Reluctance to increase substantially in the defence budget and the uncertain cost due to pandemic have added tension to an otherwise an ideal partnership! Inadvertent economic pressure due to pandemic is again raising tensions. According to experts Pakistan is the most infected nation in Asia after India, with more than 108,000 coronavirus cases and nearly 3000 deaths.
The economy is in a worst ever with the State Bank expecting the economy to shrink 1.5% in the year ending June. Indeed, this will be a bad situation.
Questions over the army’s role in running the government came to the fore when the virus started escalating in March. While Khan addressed the nation and urged citizens not to panic, it was the army spokesman who announced the lockdown the next day. Most of the press statements from the country’s virus nerve center, chaired by Planning Minister Asad Umar, are produced by the army’s ISPR– complete with its byline and logo.
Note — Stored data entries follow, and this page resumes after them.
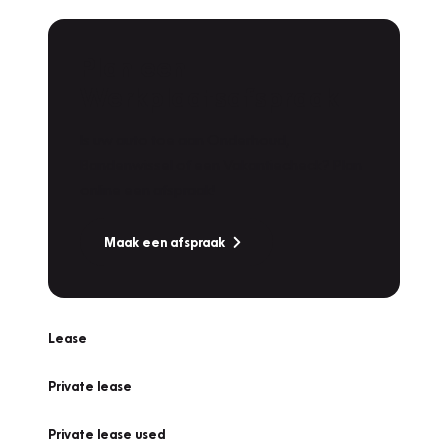
Plan een
Werkplaatsafspraak
Is uw auto toe aan Onderhoud,
Bandenwissel of een Vakantiecheck? Plan
online een afspraak!
Maak een afspraak
Lease
Private lease
Private lease used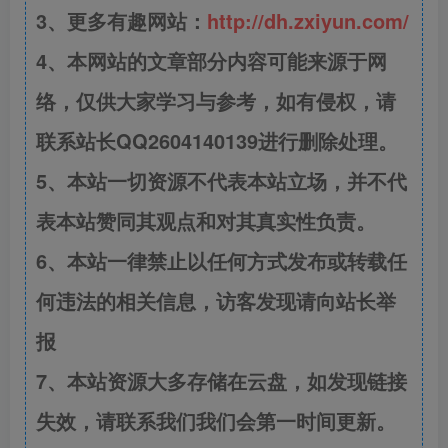
3、更多有趣网站：
http://dh.zxiyun.com/
4、本网站的文章部分内容可能来源于网
络，仅供大家学习与参考，如有侵权，请
联系站长QQ2604140139进行删除处理。
5、本站一切资源不代表本站立场，并不代
表本站赞同其观点和对其真实性负责。
6、本站一律禁止以任何方式发布或转载任
何违法的相关信息，访客发现请向站长举
报
7、本站资源大多存储在云盘，如发现链接
失效，请联系我们我们会第一时间更新。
It was in March 24 differences between Khan and military came out in the open when reporters asked him “who is in charge here?” Although there was no reference to the military, he threatened to leave abruptly. Then in late May, his aviation minister, Ghulam Sarwar Khan, defended the national carrier’s performance and its military leadership following a passenger plane crash in Karachi. “It’s not a crime to appoint people affiliated to the military,” he said.
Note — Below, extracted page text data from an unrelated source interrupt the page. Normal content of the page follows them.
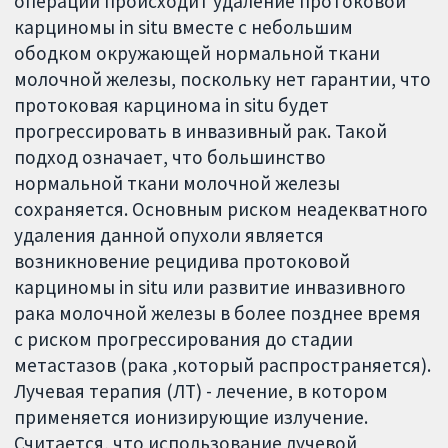
операции происходит удаление протоковой
карциномы in situ вместе с небольшим
ободком окружающей нормальной ткани
молочной железы, поскольку нет гарантии, что
протоковая карцинома in situ будет
прогрессировать в инвазивный рак. Такой
подход означает, что большинство
нормальной ткани молочной железы
сохраняется. Основным риском неадекватного
удаления данной опухоли является
возникновение рецидива протоковой
карциномы in situ или развитие инвазивного
рака молочной железы в более позднее время
с риском прогрессирования до стадии
метастазов (рака ,который распространяется).
Лучевая терапия (ЛТ) - лечение, в котором
применяется ионизирующие излучение.
Считается, что использование лучевой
Khan’s hold on power would continue to diminish as current and retired army officers, as well as army-backed political appointees such as Interior Minister Brig (R) Ejaz Shah assume more executive authority, according to Arif Rafiq, president of New York-based Vizier Consulting, a risk advisory firm focused on the Middle East and South Asia. He claims that Khan will come under further pressure as Pakistan’s economic challenges would continue to mount. He and other expert analysts believe
“The army has signalled its dissatisfaction with Khan’s handling of the coronavirus lockdowns — there are also indications that the army has not been happy with the handling of the China-Pakistan Economic Corridor as well as governance in Punjab, the largest province,” Rafiq said. “We’ve seen the chief military spokesman openly push for a tougher lockdown and a retired army officer assume roles as a government spokesman and top CPEC administrator.”
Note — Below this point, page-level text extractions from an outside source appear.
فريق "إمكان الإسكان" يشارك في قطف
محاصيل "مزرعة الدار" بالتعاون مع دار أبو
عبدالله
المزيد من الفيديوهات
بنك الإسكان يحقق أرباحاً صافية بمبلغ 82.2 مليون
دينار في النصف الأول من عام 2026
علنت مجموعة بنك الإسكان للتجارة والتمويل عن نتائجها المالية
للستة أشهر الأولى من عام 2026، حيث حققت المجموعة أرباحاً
Experts say the military last year had already begun taking a more active role in policy making beyond foreign and national security policy, with Army Chief Qamar Javed Bajwa meeting top business leaders privately to find ways to boost the economy. It was considered total surrender to military when country’s Parliament was made to adopt a law in January giving Bajwa a three-year extension starting from November 2019. He was also made a member of government’s economic board.
No doubt many democracies appoint retired military officers to senior government positions; it becomes embarrassing if the civilians assume to be lame ducks in power with military calling the shots. According to Michael Kugelman, a Washington, D.C. based South Asia senior associate at The Wilson Center. “And herein lies the risk to democracy,” he said. “If retired generals are more influenced by their former bosses than by their current bosses, then democracy is not being properly served”. Indeed, its deliberate undermining of democracy.